Data to process:

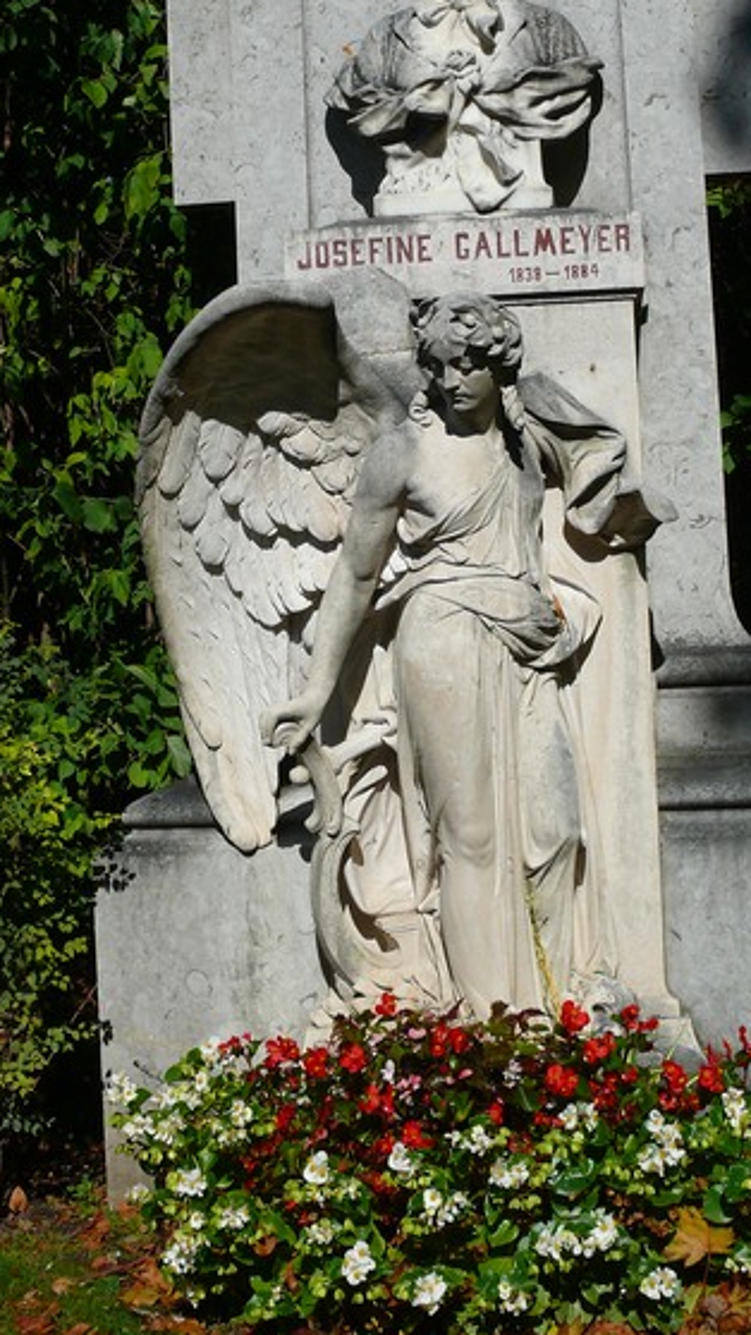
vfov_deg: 34.7
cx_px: 404
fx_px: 2123
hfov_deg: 20.1
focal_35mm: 60
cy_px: 490
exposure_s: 1/320
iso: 100
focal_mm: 8.8
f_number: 5.6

What the task asks: All of the records need to be reproduced exactly, with each picture omitted.

Result for this exercise:
vfov_deg: 34.7
cx_px: 404
fx_px: 2123
hfov_deg: 20.1
focal_35mm: 60
cy_px: 490
exposure_s: 1/320
iso: 100
focal_mm: 8.8
f_number: 5.6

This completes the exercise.